Last Saturday I visited the Park Avenue Armory to see the transfinite, a large-scale digital installation and sonic landscape designed by Japanese artist and electronic composer Ryoji Ikeda. the transfinite is stunning in size, mind boggling in its attempt to reveal the purity of a subject that fascinates some and is endlessly frustrating for others: mathematics.
In a statement by Ikeda, he said, “To me, the purest beauty is the world of mathematics. Its perfect assemblage of numbers, magnitudes and forms persist, independent of us…This project explores the transfinite (the infinite that is quantitative and ordered) intersection that lies between polarizations – the beautiful and the sublime; music and mathematics; performance and installation; composer and visual artist; black and white; Os and Is.”

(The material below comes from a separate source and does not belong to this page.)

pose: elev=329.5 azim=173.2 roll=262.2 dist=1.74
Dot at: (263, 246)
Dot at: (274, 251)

Using data as the subject of his composition, Ikeda’s three-part installation creates an immersive experience – both visually and aurally. One side, called “test pattern” looks like a giant opened laptop with a stream of seemingly chaotic black and white material running across the screen, accompanied by the sound of blips. Viewers take off their shoes and can walk, sit, or stand anywhere on the floor. “test pattern” is both dynamic and dizzying, but what at first feels random is clearly much more. The patterns we see and sounds we hear are making sense of Ikeda’s data. There’s a rhythmic feeling to the sound, while the screen movement feels choreographed in spite of initially looking disorderly.
Walking around to the back of the installation, viewers are faced with a column of small, high-definition screens (called “data.scan”) that show streams of data, also visible on the larger screen (called “data.tron”). This back side reveals the mathematical order that feeds the front side. Only after seeing all the three parts did the installation start to cohere for me, and the orchestration start to make sense. the transfinite challenges viewers to understand data as an abstract experience – one that can be both seen and heard. It’s a struggle, and often beyond comprehension. But the beauty of the installation is its ability to reflect and explore the polarizations that Ikeda mentioned in his statement. the transfinite is both art and math, exhibit and live performance, planned orchestration but also interactive and highly personal. Data can be pretty black and white, but no two viewers will interpret the transfinite in quite the same way.